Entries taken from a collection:
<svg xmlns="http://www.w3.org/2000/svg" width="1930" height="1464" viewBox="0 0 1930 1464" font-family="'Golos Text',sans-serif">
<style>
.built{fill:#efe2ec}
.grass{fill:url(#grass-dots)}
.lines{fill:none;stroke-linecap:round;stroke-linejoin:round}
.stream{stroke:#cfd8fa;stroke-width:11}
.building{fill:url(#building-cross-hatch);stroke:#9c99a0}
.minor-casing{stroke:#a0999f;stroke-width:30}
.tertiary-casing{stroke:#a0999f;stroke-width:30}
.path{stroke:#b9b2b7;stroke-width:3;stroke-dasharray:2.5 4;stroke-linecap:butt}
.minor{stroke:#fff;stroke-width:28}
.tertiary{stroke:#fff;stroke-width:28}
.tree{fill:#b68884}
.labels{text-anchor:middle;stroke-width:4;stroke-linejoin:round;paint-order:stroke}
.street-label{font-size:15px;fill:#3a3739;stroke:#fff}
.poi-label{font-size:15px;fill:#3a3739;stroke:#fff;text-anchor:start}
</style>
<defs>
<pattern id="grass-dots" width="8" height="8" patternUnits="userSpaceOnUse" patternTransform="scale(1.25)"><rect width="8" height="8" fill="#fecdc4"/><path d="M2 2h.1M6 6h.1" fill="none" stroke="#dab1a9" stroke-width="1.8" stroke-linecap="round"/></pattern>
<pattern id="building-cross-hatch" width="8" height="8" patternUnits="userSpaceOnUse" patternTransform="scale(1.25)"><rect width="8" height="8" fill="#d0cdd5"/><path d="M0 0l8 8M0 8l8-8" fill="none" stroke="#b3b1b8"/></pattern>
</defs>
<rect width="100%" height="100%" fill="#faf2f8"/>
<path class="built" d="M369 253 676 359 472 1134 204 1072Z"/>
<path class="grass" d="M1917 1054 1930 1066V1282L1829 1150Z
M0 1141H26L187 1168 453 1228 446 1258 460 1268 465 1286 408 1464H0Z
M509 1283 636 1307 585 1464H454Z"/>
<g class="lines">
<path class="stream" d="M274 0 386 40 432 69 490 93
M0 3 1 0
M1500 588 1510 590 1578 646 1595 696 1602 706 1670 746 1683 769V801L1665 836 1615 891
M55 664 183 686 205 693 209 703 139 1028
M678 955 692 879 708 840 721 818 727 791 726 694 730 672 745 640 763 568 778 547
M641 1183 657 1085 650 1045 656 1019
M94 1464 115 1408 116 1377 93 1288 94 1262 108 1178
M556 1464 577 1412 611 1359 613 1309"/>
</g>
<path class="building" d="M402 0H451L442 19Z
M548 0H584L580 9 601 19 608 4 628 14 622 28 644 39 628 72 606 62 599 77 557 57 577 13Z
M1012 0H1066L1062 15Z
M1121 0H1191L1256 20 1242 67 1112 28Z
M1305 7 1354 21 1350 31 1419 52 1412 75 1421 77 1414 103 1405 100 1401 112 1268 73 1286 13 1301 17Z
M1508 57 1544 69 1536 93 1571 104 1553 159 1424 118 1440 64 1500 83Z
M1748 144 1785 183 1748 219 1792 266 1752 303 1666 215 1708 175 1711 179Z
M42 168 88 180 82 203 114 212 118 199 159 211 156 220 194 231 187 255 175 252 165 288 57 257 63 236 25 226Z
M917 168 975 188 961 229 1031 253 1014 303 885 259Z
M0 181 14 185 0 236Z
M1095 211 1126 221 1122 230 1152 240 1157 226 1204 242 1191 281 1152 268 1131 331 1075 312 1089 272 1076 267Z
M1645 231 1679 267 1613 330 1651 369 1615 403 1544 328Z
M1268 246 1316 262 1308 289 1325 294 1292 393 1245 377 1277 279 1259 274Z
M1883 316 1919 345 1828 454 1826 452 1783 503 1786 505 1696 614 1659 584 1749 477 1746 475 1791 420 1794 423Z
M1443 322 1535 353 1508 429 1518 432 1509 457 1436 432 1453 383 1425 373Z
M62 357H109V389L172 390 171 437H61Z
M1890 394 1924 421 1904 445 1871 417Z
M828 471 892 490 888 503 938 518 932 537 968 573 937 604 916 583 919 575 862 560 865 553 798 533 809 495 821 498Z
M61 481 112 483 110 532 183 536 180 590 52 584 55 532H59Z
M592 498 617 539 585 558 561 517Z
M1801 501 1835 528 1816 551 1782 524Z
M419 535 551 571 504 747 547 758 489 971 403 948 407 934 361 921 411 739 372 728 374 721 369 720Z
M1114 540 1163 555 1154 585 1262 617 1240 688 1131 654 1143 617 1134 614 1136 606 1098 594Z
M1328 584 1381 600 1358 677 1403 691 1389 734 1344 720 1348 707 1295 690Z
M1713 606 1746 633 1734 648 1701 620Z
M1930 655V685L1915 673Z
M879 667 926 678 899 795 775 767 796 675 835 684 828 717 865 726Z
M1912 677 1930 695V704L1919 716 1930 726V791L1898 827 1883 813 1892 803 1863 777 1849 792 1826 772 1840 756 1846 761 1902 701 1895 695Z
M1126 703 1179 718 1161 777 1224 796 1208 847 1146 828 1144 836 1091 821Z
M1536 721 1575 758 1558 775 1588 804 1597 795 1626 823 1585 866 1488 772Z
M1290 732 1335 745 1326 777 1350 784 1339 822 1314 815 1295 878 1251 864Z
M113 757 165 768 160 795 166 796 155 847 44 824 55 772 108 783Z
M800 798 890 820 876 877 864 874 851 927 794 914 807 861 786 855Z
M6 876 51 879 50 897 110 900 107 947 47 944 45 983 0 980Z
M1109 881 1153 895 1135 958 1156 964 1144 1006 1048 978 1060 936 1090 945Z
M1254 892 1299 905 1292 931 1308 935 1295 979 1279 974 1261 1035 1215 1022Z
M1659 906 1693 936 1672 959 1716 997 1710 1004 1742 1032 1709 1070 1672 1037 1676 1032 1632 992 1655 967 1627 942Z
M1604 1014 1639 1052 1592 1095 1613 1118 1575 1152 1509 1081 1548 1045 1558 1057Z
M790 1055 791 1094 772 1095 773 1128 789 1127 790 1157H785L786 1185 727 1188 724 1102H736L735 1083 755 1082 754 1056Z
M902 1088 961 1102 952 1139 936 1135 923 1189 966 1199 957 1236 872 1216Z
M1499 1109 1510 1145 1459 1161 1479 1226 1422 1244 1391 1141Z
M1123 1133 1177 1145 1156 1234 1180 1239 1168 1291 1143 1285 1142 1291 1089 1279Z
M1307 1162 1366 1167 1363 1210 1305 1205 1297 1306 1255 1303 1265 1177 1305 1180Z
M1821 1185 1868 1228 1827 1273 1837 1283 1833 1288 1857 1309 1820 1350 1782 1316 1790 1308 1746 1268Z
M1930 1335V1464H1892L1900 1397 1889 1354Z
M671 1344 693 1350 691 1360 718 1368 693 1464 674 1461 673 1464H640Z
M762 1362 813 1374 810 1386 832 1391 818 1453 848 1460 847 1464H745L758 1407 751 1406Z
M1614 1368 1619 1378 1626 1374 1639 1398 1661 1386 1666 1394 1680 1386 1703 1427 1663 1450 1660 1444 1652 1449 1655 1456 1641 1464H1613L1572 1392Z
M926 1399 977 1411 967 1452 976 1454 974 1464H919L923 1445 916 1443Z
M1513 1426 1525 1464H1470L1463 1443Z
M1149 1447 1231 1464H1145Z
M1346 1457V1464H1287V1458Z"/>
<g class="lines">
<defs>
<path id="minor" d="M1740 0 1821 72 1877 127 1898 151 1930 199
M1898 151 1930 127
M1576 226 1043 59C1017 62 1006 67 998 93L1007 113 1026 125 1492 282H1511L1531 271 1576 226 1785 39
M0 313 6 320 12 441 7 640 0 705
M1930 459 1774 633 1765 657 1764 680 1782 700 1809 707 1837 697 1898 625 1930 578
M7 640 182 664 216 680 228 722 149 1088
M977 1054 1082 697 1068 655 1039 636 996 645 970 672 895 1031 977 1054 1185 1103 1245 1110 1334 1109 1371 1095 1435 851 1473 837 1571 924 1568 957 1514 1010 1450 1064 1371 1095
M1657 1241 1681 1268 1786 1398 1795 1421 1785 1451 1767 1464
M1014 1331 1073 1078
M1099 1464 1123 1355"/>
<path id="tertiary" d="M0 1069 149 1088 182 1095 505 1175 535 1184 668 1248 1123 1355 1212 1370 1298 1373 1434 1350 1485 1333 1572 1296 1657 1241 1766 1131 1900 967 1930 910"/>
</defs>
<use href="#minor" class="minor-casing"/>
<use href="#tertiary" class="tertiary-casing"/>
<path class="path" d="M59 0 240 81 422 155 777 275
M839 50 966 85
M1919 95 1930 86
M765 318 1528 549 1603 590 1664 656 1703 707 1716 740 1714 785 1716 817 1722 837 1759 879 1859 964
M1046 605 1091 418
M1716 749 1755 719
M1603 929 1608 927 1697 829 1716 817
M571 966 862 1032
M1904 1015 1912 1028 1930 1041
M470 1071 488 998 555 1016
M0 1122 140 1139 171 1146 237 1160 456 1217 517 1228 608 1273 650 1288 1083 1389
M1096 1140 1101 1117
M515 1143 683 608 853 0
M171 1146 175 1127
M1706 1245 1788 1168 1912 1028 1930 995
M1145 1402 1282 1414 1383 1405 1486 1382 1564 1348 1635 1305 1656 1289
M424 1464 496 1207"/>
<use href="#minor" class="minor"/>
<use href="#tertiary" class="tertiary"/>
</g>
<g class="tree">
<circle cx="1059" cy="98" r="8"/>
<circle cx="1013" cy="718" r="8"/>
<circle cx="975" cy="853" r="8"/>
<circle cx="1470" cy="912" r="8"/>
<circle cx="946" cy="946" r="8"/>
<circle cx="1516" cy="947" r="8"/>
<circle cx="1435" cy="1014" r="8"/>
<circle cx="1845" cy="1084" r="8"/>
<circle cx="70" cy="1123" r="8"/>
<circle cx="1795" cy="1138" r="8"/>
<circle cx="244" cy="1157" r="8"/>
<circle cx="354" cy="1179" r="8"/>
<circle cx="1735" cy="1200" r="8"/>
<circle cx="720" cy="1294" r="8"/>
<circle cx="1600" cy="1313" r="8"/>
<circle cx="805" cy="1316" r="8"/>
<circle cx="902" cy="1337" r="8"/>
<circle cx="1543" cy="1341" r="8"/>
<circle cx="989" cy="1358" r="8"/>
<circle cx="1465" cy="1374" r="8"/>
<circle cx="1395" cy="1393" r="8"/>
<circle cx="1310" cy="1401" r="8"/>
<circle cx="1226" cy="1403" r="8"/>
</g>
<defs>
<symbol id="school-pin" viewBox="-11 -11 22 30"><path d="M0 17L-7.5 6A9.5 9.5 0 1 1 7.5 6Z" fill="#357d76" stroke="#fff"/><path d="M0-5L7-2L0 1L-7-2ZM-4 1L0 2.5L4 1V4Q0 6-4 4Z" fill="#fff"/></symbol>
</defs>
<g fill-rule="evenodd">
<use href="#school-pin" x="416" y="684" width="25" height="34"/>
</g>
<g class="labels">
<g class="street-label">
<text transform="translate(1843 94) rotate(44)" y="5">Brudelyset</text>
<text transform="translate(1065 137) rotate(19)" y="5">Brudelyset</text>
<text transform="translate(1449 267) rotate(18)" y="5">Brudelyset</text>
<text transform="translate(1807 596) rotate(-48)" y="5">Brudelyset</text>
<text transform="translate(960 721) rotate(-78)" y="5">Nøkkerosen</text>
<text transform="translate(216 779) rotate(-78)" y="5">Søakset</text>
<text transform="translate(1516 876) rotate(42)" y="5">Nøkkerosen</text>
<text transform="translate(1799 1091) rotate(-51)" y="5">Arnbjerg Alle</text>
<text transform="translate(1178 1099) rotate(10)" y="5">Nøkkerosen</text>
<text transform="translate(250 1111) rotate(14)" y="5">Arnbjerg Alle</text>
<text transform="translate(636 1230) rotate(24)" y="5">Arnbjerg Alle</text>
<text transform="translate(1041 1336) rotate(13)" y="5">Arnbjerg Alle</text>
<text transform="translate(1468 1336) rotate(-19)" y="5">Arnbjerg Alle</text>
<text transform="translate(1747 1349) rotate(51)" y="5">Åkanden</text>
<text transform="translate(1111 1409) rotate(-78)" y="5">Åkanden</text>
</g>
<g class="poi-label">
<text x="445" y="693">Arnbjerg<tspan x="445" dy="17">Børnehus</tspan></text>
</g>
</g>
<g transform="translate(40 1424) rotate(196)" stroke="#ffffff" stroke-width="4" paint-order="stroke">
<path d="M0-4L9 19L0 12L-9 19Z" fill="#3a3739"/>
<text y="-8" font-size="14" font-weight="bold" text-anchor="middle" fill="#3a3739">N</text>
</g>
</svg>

◆ PROBLEM REQUIREMENTS
Look through the preceding entries for the word "linejoin". Report how many lines hold it, and only that number.

◆ TASK RESPONSE
2